In the rhombic dodecahedral board, I observed an interesting direction. (I tried reading Oddly Oblique to see if you'd named it there, but I couldn't tell; your construction of the pieces for a rhombic dodecahedral board was difficult to follow without more knowledge than I have of your cubic pieces and of your reducing process.) Its SOLL is 6, analogous to your cubic Sexton, and it can be found by making three mutually perpendicular Ferz steps (not possible in cubic) or equivalently a Ferz step and a perpendicular Dabbabah step. (I am guessing it is the one that Oddly Oblique calls a Sexton?)
The interesting property is that it, too, does not pass through any other cell. It passes along the edges of six other cells (three a Wazir step away, three a Viceroy step away) but the first cell it enters is the destination.
I've illustrated it here. The starting square is red; green is a Wazir step, while blue is a Ferz step. Yellow is a Viceroy step. The direction in question is included in purple.

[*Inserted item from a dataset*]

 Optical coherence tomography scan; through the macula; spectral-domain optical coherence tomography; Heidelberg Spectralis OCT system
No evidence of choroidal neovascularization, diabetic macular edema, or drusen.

Only distantly related, but also worthy of note, the family of shapes that brought us cubic and rhombic dodecahedral has a third member. The truncated octahedral tiling is as yet unexplored in chess variants, to my knowledge. It is found by removing three-quarters of the cells of a cubic; if we consider the chess pieces as residing on points instead of in cells, it is a body-centered cubic crystal system (as compared to a simple cubic, a hexagonal, or rhombic dodecahedral's face-centered cubic). I don't think its properties are as interesting as those of the other varieties, but it could be worth investigating.